Earlier this year, ASUG had an opportunity to chat with Alex Pierroutsakos, Chemicals and Process Industries Executive Advisor at SAP. He walked us through where the chemicals industry currently is as we begin to emerge from the worst parts of the COVID-19 outbreak and the SAP strategy with its chemicals customers. 

Q: What's exciting you the most about the chemicals industry? 

A: Before COVID-19, things were pretty steady for the chemicals industry. There wasn’t a lot of ripple in the supply chain. What COVID-19 did was take all of that and throw it up in the air, and create, what we call in the supply chain world, a bullwhip effect. A bullwhip effect is when you make a significant change in demand or supply that causes a reverberation effect across the entire supply chain – and not only within chemicals. People don't realize that 96% of everything that's made comes from the chemicals industry and of that almost 99% comes from, in some shape or form, the oil and gas industry. What people also don't realize is that chemical companies don't have to manage all of the industries that they serve.

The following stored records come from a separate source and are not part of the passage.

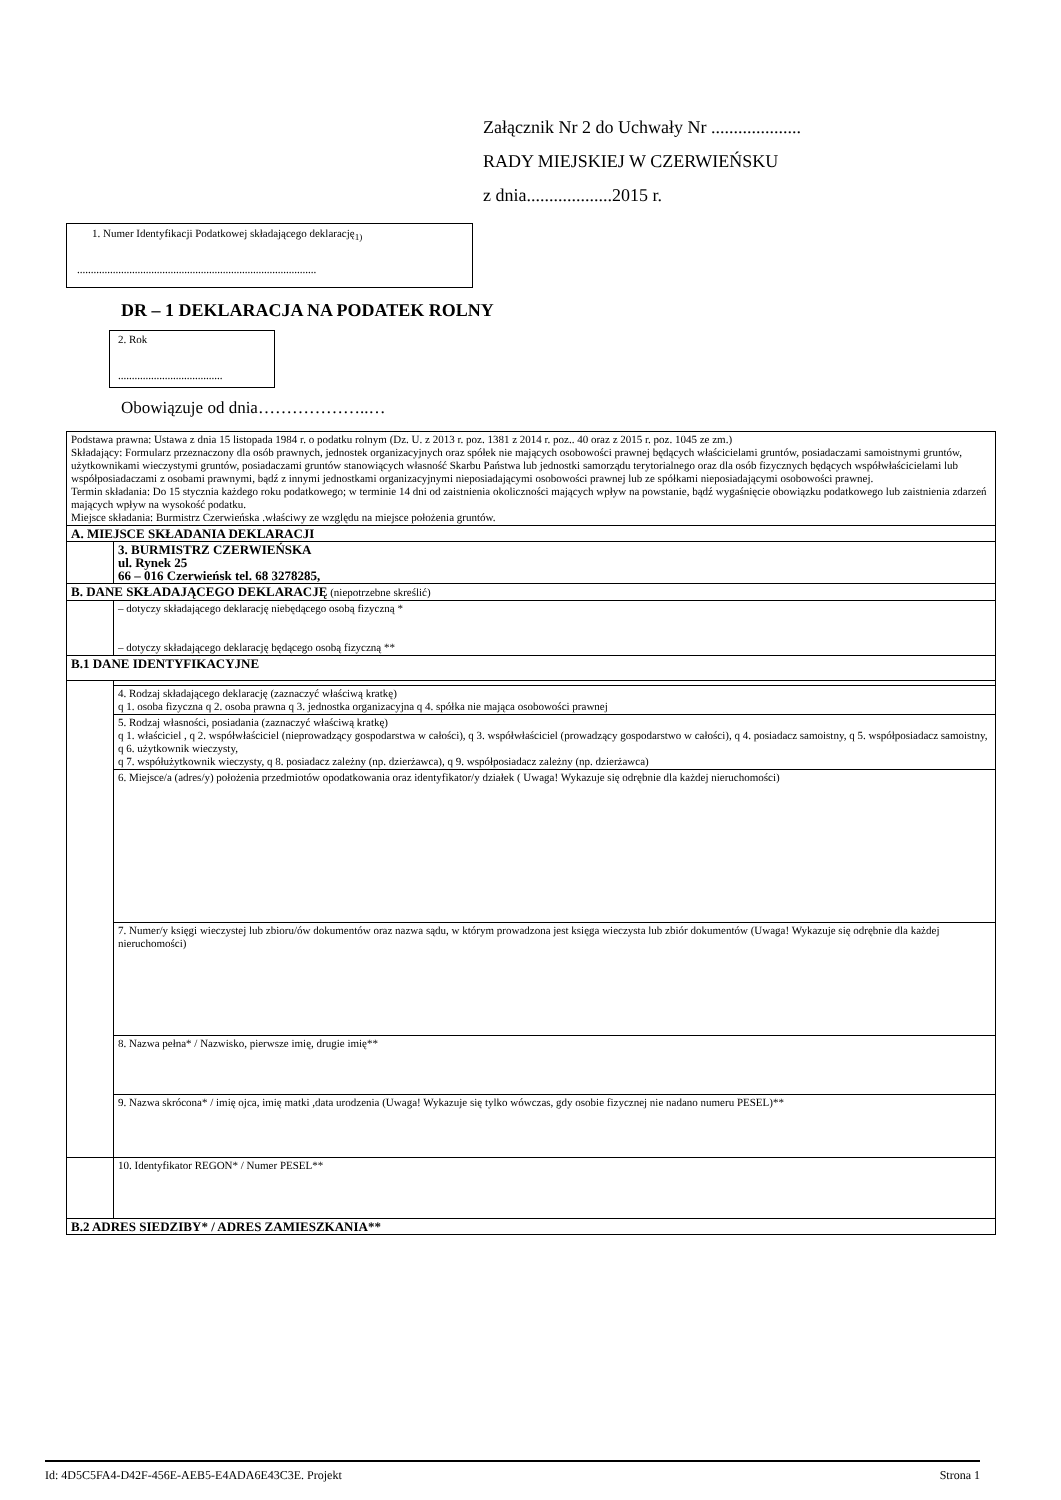Załącznik Nr 2 do Uchwały Nr ....................
RADY MIEJSKIEJ W CZERWIEŃSKU
z dnia...................2015 r.
1. Numer Identyfikacji Podatkowej składającego deklarację<sub>1)</sub>
.......................................................................................
DR – 1 DEKLARACJA NA PODATEK ROLNY
2. Rok
......................................
Obowiązuje od dnia………………..…
| Podstawa prawna: Ustawa z dnia 15 listopada 1984 r. o podatku rolnym (Dz. U. z 2013 r. poz. 1381 z 2014 r. poz.. 40 oraz z 2015 r. poz. 1045 ze zm.) Składający: Formularz przeznaczony dla osób prawnych, jednostek organizacyjnych oraz spółek nie mających osobowości prawnej będących właścicielami gruntów, posiadaczami samoistnymi gruntów, użytkownikami wieczystymi gruntów, posiadaczami gruntów stanowiących własność Skarbu Państwa lub jednostki samorządu terytorialnego oraz dla osób fizycznych będących współwłaścicielami lub współposiadaczami z osobami prawnymi, bądź z innymi jednostkami organizacyjnymi nieposiadającymi osobowości prawnej lub ze spółkami nieposiadającymi osobowości prawnej. Termin składania: Do 15 stycznia każdego roku podatkowego; w terminie 14 dni od zaistnienia okoliczności mających wpływ na powstanie, bądź wygaśnięcie obowiązku podatkowego lub zaistnienia zdarzeń mających wpływ na wysokość podatku. Miejsce składania: Burmistrz Czerwieńska .właściwy ze względu na miejsce położenia gruntów. | |
| A. MIEJSCE SKŁADANIA DEKLARACJI | |
| | 3. BURMISTRZ CZERWIEŃSKA ul. Rynek 25 66 – 016 Czerwieńsk tel. 68 3278285, |
| B. DANE SKŁADAJĄCEGO DEKLARACJĘ (niepotrzebne skreślić) | |
| | – dotyczy składającego deklarację niebędącego osobą fizyczną * – dotyczy składającego deklarację będącego osobą fizyczną ** |
| B.1 DANE IDENTYFIKACYJNE | |
| | 4. Rodzaj składającego deklarację (zaznaczyć właściwą kratkę) q 1. osoba fizyczna q 2. osoba prawna q 3. jednostka organizacyjna q 4. spółka nie mająca osobowości prawnej |
| | 5. Rodzaj własności, posiadania (zaznaczyć właściwą kratkę) q 1. właściciel , q 2. współwłaściciel (nieprowadzący gospodarstwa w całości), q 3. współwłaściciel (prowadzący gospodarstwo w całości), q 4. posiadacz samoistny, q 5. współposiadacz samoistny, q 6. użytkownik wieczysty, q 7. współużytkownik wieczysty, q 8. posiadacz zależny (np. dzierżawca), q 9. współposiadacz zależny (np. dzierżawca) |
| | 6. Miejsce/a (adres/y) położenia przedmiotów opodatkowania oraz identyfikator/y działek ( Uwaga! Wykazuje się odrębnie dla każdej nieruchomości) |
| | 7. Numer/y księgi wieczystej lub zbioru/ów dokumentów oraz nazwa sądu, w którym prowadzona jest księga wieczysta lub zbiór dokumentów (Uwaga! Wykazuje się odrębnie dla każdej nieruchomości) |
| | 8. Nazwa pełna* / Nazwisko, pierwsze imię, drugie imię** |
| | 9. Nazwa skrócona* / imię ojca, imię matki ,data urodzenia (Uwaga! Wykazuje się tylko wówczas, gdy osobie fizycznej nie nadano numeru PESEL)** |
| | 10. Identyfikator REGON* / Numer PESEL** |
| B.2 ADRES SIEDZIBY* / ADRES ZAMIESZKANIA** | |
Id: 4D5C5FA4-D42F-456E-AEB5-E4ADA6E43C3E. Projekt Strona 1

The positive of all this disruption was a realization that chemical companies need to become more resilient. They need to have the ability to adjust their product portfolio for when things happen: like single-use plastics and the medical industries that they serve are skyrocketing. How do you manage all of that disruption? That question has begun to allow chemical companies to realize that they need to become more dynamic in how they address the volatility in the industry. The chemicals industry is further back in the supply chain. Our products get turned into products, which become the products consumers find on shelves. Now, what's happened is that COVID-19 has created a level of urgency.

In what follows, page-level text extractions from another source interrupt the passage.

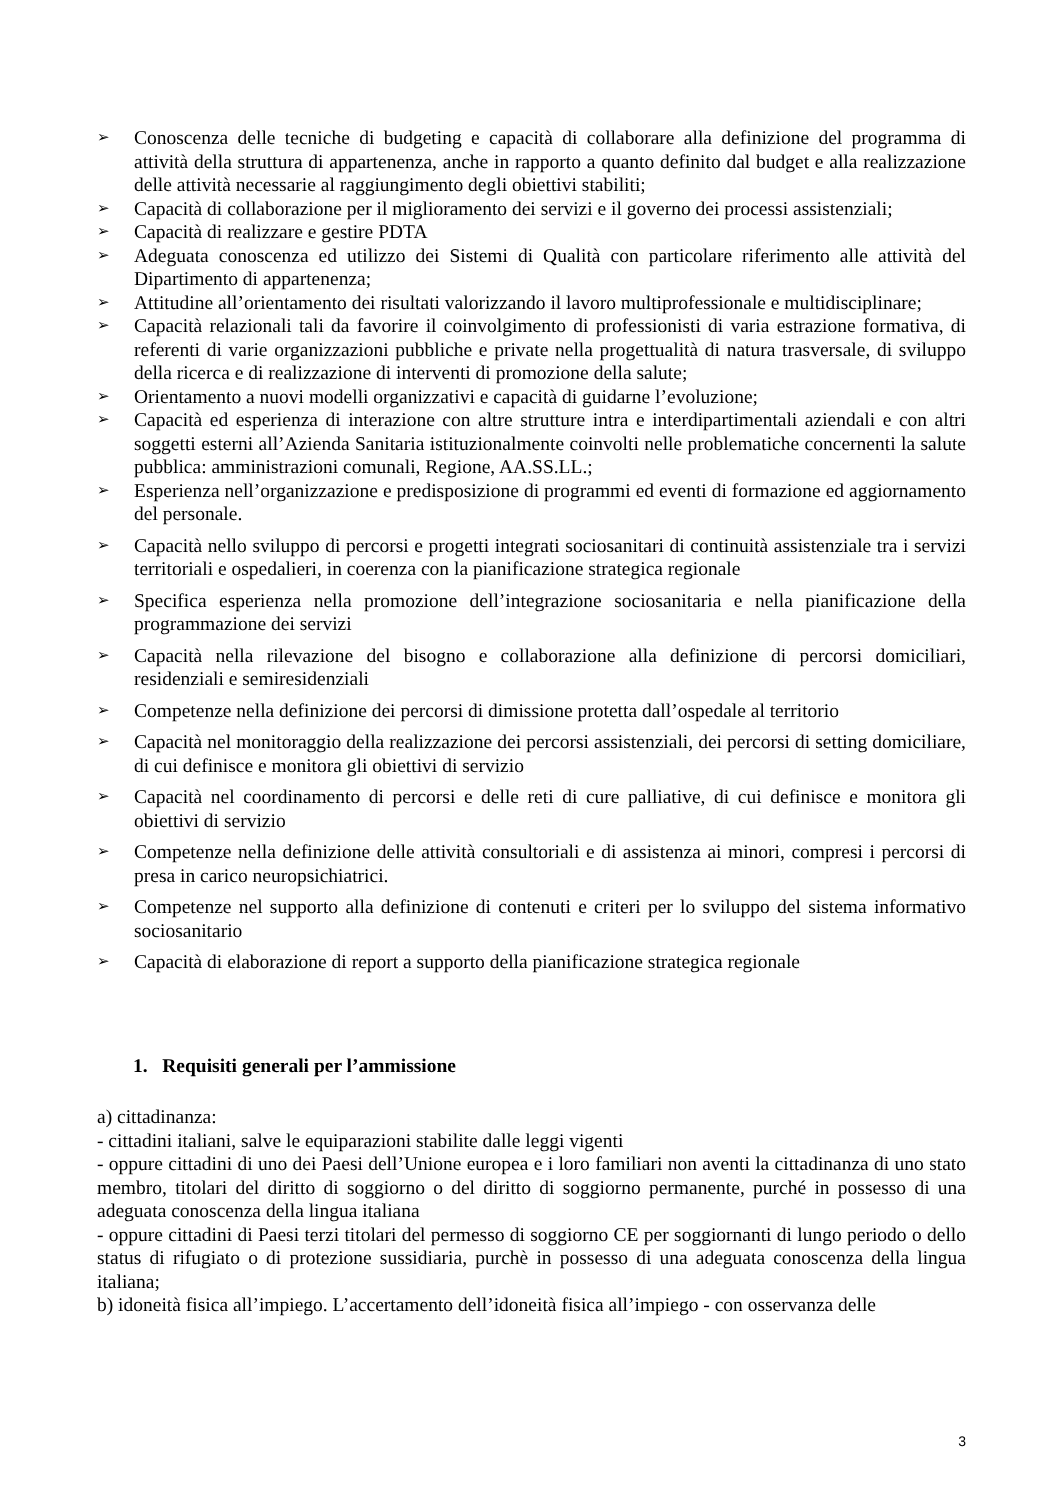➢ Conoscenza delle tecniche di budgeting e capacità di collaborare alla definizione del programma di attività della struttura di appartenenza, anche in rapporto a quanto definito dal budget e alla realizzazione delle attività necessarie al raggiungimento degli obiettivi stabiliti;
➢ Capacità di collaborazione per il miglioramento dei servizi e il governo dei processi assistenziali;
➢ Capacità di realizzare e gestire PDTA
➢ Adeguata conoscenza ed utilizzo dei Sistemi di Qualità con particolare riferimento alle attività del Dipartimento di appartenenza;
➢ Attitudine all’orientamento dei risultati valorizzando il lavoro multiprofessionale e multidisciplinare;
➢ Capacità relazionali tali da favorire il coinvolgimento di professionisti di varia estrazione formativa, di referenti di varie organizzazioni pubbliche e private nella progettualità di natura trasversale, di sviluppo della ricerca e di realizzazione di interventi di promozione della salute;
➢ Orientamento a nuovi modelli organizzativi e capacità di guidarne l’evoluzione;
➢ Capacità ed esperienza di interazione con altre strutture intra e interdipartimentali aziendali e con altri soggetti esterni all’Azienda Sanitaria istituzionalmente coinvolti nelle problematiche concernenti la salute pubblica: amministrazioni comunali, Regione, AA.SS.LL.;
➢ Esperienza nell’organizzazione e predisposizione di programmi ed eventi di formazione ed aggiornamento del personale.
➢ Capacità nello sviluppo di percorsi e progetti integrati sociosanitari di continuità assistenziale tra i servizi territoriali e ospedalieri, in coerenza con la pianificazione strategica regionale
➢ Specifica esperienza nella promozione dell’integrazione sociosanitaria e nella pianificazione della programmazione dei servizi
➢ Capacità nella rilevazione del bisogno e collaborazione alla definizione di percorsi domiciliari, residenziali e semiresidenziali
➢ Competenze nella definizione dei percorsi di dimissione protetta dall’ospedale al territorio
➢ Capacità nel monitoraggio della realizzazione dei percorsi assistenziali, dei percorsi di setting domiciliare, di cui definisce e monitora gli obiettivi di servizio
➢ Capacità nel coordinamento di percorsi e delle reti di cure palliative, di cui definisce e monitora gli obiettivi di servizio
➢ Competenze nella definizione delle attività consultoriali e di assistenza ai minori, compresi i percorsi di presa in carico neuropsichiatrici.
➢ Competenze nel supporto alla definizione di contenuti e criteri per lo sviluppo del sistema informativo sociosanitario
➢ Capacità di elaborazione di report a supporto della pianificazione strategica regionale
1. Requisiti generali per l’ammissione
a) cittadinanza:
- cittadini italiani, salve le equiparazioni stabilite dalle leggi vigenti
- oppure cittadini di uno dei Paesi dell’Unione europea e i loro familiari non aventi la cittadinanza di uno stato membro, titolari del diritto di soggiorno o del diritto di soggiorno permanente, purché in possesso di una adeguata conoscenza della lingua italiana
- oppure cittadini di Paesi terzi titolari del permesso di soggiorno CE per soggiornanti di lungo periodo o dello status di rifugiato o di protezione sussidiaria, purchè in possesso di una adeguata conoscenza della lingua italiana;
b) idoneità fisica all’impiego. L’accertamento dell’idoneità fisica all’impiego - con osservanza delle
3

I think people are also realizing, more and more, that sustainability is very important. But it's not just about reporting sustainability. It’s also about looking at how to drive change in those things that drive improvement.

A good analogy for the industry right now is when somebody goes to the doctor and gets a tough diagnosis, but they have enough time to fix things and get healthy. The chemicals industry got the memo, and they’re looking to make changes.

Q: How are you seeing sustainability play a role in the chemicals industry?

A: A lot of our sustainable solutions help to measure and quantify. Just as you measure dollars and cents of revenue and profit, you then also measure carbon and emissions. It's like another currency. But what's important about all of this is that our solutions can help do a lot of that measuring. What people don't realize is that our new advancement of SAP S/4HANA and the cloud solutions that drive operational improvement all help grow revenue, save profit, and help to address emissions.

Fewer emissions mean less raw materials used and more lean manufacturing. Being sustainable is just on the other side of the coin of being profitable. If you use less, you spend less. That's what's differentiating us in the market: we don't just have a bunch of sustainable solutions that measure. We built sustainability within the platforms that we use as part of the business processes that most of our customers use, which are SAP S/4HANA and SAP ERP.

Q: How has COVID-19 affected the chemicals industry?

A: I would say two things. First, strategic sourcing and making sure that they manage risk around sourcing – we all remember the impact on the supply chain as parts of the world shut down during the pandemic. Number two, and the big one, is around customers needing what I like to call a “customer portal environment.” When people couldn't work from the office, they needed to build a way for their customers to have the ability to see where their products were in the supply chain. They also need to easily go online to give their customers a business-to-consumer (B2C) experience, even though they're in a business-to-business (B2B) type of world. Everything used to be very brick and mortar, so trying to improve the customer experience perspective is essential.

The second piece is being much more connected outside of their four walls, or what we call the network of networks. This notion is being able to be connected to logistics while your suppliers are connected to procurement. When you integrate and connect things, customers can respond quickly to change as opposed to being very manual. Manual processes have made it very hard when you're not working in a central location like a plant.

Q: What are some of the biggest challenges that you're seeing in the industry right now? How can they be overcome?

A: The biggest challenge that the industry as a whole always has had—and will continue to have—is how it manages growth, organically or through acquisition. There's always this thirst to manage how you grow. While at the same time, the big challenge is dealing with commoditization in the industry. Knowing that raw material prices continued to rise, how will companies avoid being squeezed in their margins?